Minolta · 24mm f/2.8 · Minolta SR

Minolta MC W.Rokkor-SI 24mm f/2.8

35mm Prime f/2.8 Discontinued wide-angle · retrofocus · street · landscape · manual-focus · adaptable

Put this next to the Nikkor 24mm f/2.8 of the same decade and the spec sheet reads like a tie: same focal length, same maximum aperture, both rectilinear wides built for working photojournalists. The Nikon got the magazine bylines and the legend. The Minolta did the same job for less money, and forty years on it still does the work at a fraction of the cost, which is why people still go looking for one.

This is the W.Rokkor-SI, and the suffix is not a finish or a cosmetic label. It is Minolta's optical code: nine elements in seven groups. The lens ran from 1973 to 1977 before the line moved to the MD multi-coated bodies. Like any 24mm on an SLR, it has to be retrofocus, with the rear group sitting well forward of the film plane to clear the mirror. Minolta's coatings on this generation hold up better than you would guess. Point it at a streetlight or a low winter sun and you get veiling flare and a couple of soft ghosts, but it never goes to milk the way some untreated wides of the period do. Contrast stays honest into the light.

Wide open at f/2.8 the center is already sharp and the corners are not. That is the bargain with almost every fast wide from this era, and the SI keeps to it. There is visible field curvature, and the edges stay soft and a little smeary until you stop down. By f/5.6 to f/8 it tightens across the frame and the corners come good, which is exactly where you want to be for landscape work anyway. Color leans neutral with a faint warmth, less saturated and less clinical than the Nikkor, more forgiving on skin if you happen to use a 24 for environmental portraits.
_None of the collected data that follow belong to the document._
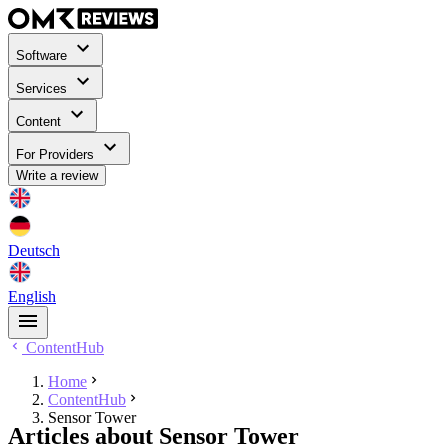
Software
Services
Content
For Providers
Write a review
Deutsch
English
ContentHub
Home
ContentHub
Sensor Tower
Articles about Sensor Tower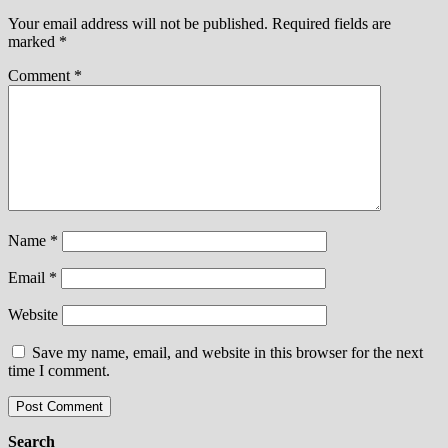
Your email address will not be published.
Required fields are
marked
*
Comment
*
Name
*
Email
*
Website
Save my name, email, and website in this browser for the next
time I comment.
Search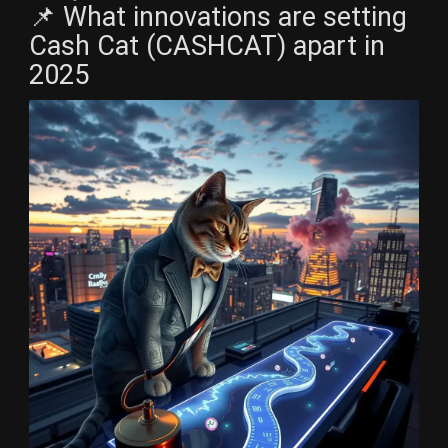
📌 What innovations are setting
Cash Cat (CASHCAT) apart in
2025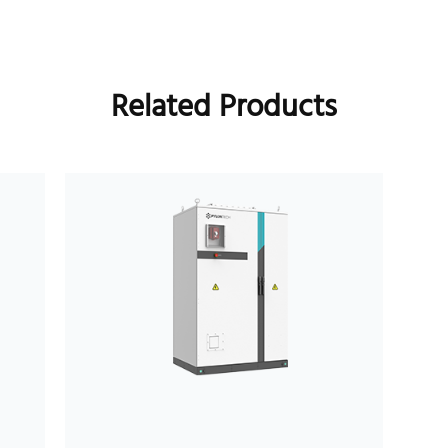
Related Products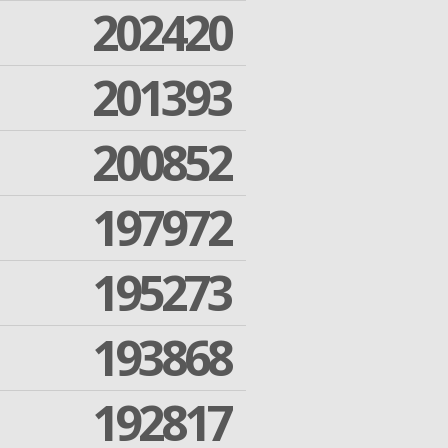
202420
201393
200852
197972
195273
193868
192817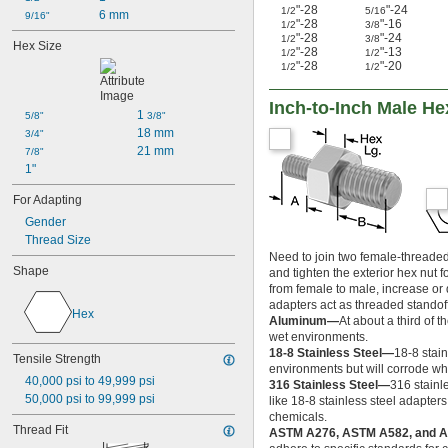
-20
7/16"
"-28
"-24
1/2
5/16
6 mm
9/16"
"-28
"-16
-28
1/2
3/8
7/16"
"-28
"-24
1/2
3/8
-13
Hex Size
1/2"
"-28
"-13
1/2
1/2
-20
1/2"
"-28
"-20
1/2
1/2
-28
1/2"
-12
9/16"
Inch-to-Inch Male H
1 
-18
5/8"
3/8"
9/16"
18 mm
-24
3/4"
9/16"
21 mm
-11
7/8"
5/8"
1"
-18
5/8"
-11
11/16"
For Adapting
-12
11/16"
Gender
-10
3/4"
Thread Size
-16
3/4"
Need to join two female-threaded 
-16
13/16"
Shape
and tighten the exterior hex nut 
0.825"-14
from female to male, increase or 
0.830"-14
adapters act as threaded standof
Hex
-9
7/8"
Aluminum—
At about a third of 
-14
7/8"
wet environments.
-20
7/8"
18-8 Stainless Steel—
18-8 stai
Tensile Strength
0.908"-14
environments but will corrode wh
40,000 psi to 49,999 psi
316 Stainless Steel—
316 stainl
0.960"-14
50,000 psi to 99,999 psi
like 18-8 stainless steel adapters
0.965"-14
chemicals.
1"-8
Thread Fit
ASTM A276, ASTM A582, and
1"-12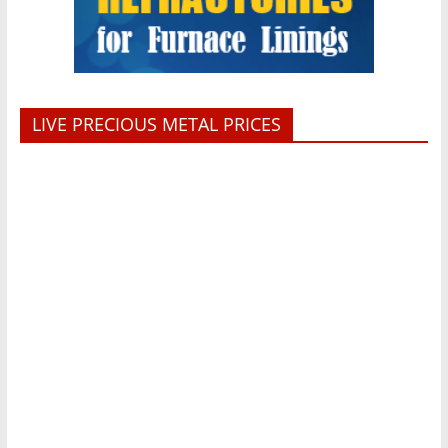
LIVE PRECIOUS METAL PRICES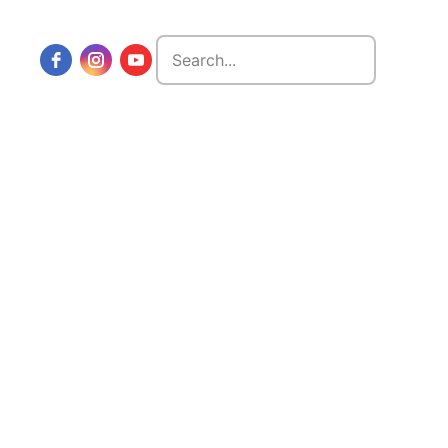
Search
for: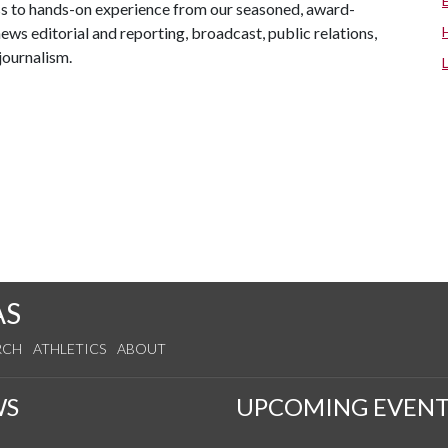
ss to hands-on experience from our seasoned, award-
news editorial and reporting, broadcast, public relations,
journalism.
AS
RCH
ATHLETICS
ABOUT
WS
UPCOMING EVENT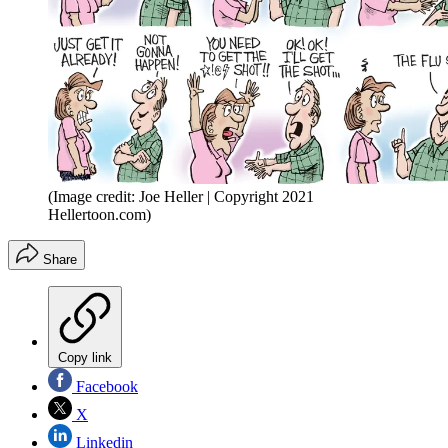
(Image credit: Joe Heller | Copyright 2021
Hellertoon.com)
Share
Copy link
Facebook
X
Linkedin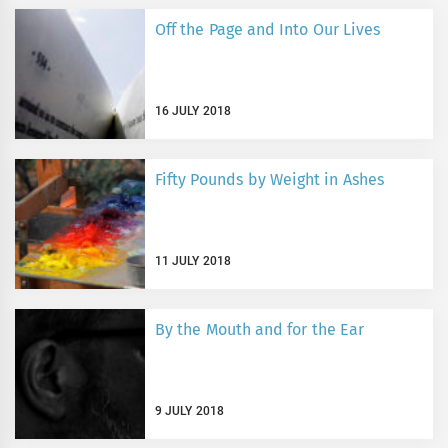
Off the Page and Into Our Lives
16 JULY 2018
Fifty Pounds by Weight in Ashes
11 JULY 2018
By the Mouth and for the Ear
9 JULY 2018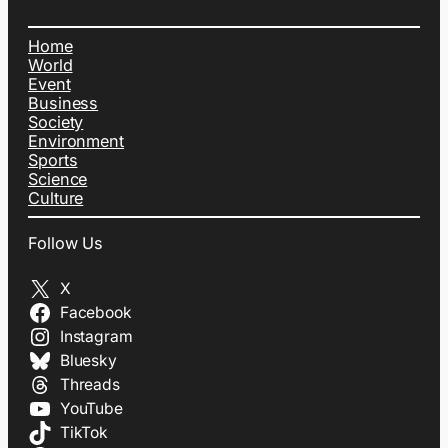
Home
World
Event
Business
Society
Environment
Sports
Science
Culture
Follow Us
X
Facebook
Instagram
Bluesky
Threads
YouTube
TikTok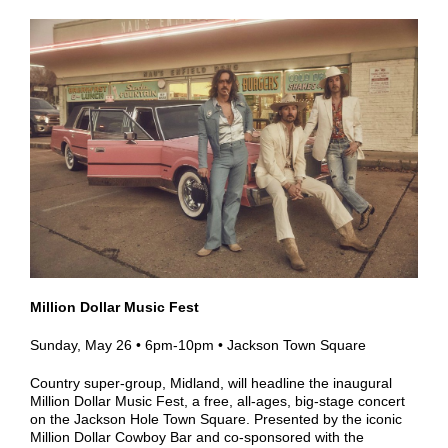
Million Dollar Music Fest
Sunday, May 26
•
6pm-10pm • Jackson
Town Square
Country super-group, Midland, will headline the inaugural
Million Dollar Music Fest, a free, all-ages, big-stage concert
on the Jackson Hole Town Square. Presented by the iconic
Million Dollar Cowboy Bar and co-sponsored with the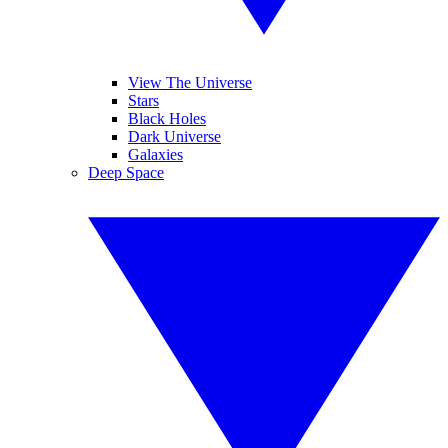
View The Universe
Stars
Black Holes
Dark Universe
Galaxies
Deep Space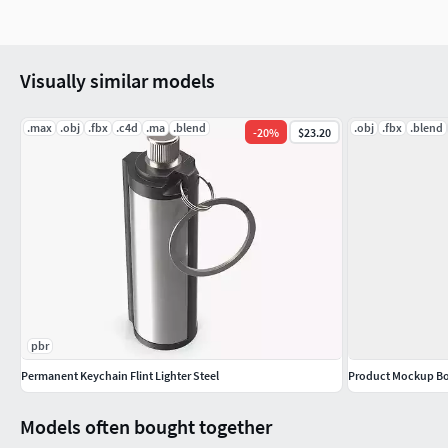
Metallic
Roughness
Normal
Visually similar models
Height
UE 4096x4096 PNG format textures
.max
.obj
.fbx
.c4d
.ma
.blend
.obj
.fbx
.blend
-
20
%
$23.20
Base Color (Albedo)
Normal
Occlusion/Roughness/Metallic
pbr
Permanent Keychain Flint Lighter Steel
Product Mockup Bot
Models often bought together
Who actually shoots it: street photographers who want the 24mm field of view without the 24mm price, and landscape shooters on Minolta bodies (the XD-11, the SRT line, an XE-7) who do not want to pay German money for a Distagon. The 55mm filter thread is a common size, so glass is cheap to find, but be careful what you ask it to do. The filter ring on this lens turns with the focus ring, so anything orientation-dependent moves as you refocus. A polarizer or a graduated ND has to be re-set every time you touch focus, which is precisely the workflow people reach for with a 24 on a big sky. Set focus first, then dial the filter, and check it again if you nudge focus. When you are metering that sky at f/8, read for the foreground and let Zone Light Meter place the shadows where you want them, then watch the highlights, because a 24 drags so much sky into the frame that a center-weighted reading will talk you into underexposing the land.

The honest weakness is those wide-open corners and the field curvature behind them. If you need edge-to-edge sharpness at f/2.8, for astro or interiors shot wide, this lens will fight you where a modern aspherical design will not. Stopped down it is genuinely excellent. The happy surprise is adaptation: the SR mount has a long 43.5mm flange distance, which makes these among the easiest old SLR lenses to put on a short-register mirrorless body. A cheap glassless adapter reaches infinity on Sony E or Fuji X, and you run it manual aperture, manual focus, no electronics. For a lot of people that is now the natural home for one. You lose the metering coupling, and you still have to mind that rotating front ring with filters, but the optics were always the point, and they are one of the better-kept deals Minolta ever made in a wide.

How the app handles this lens

  • Metering: Max aperture f/2.8. Meter wide open in dim light, then the app holds the reading while you stop down to your taking aperture.
  • Shutter: The shutter is in the body (focal plane), so flash sync tops out at the camera's X-sync speed. The app's exposure pairs respect whatever speed you set.
  • Filters: Takes 55mm filters. Dial an ND or polariser factor into the app and the metered exposure shifts to match.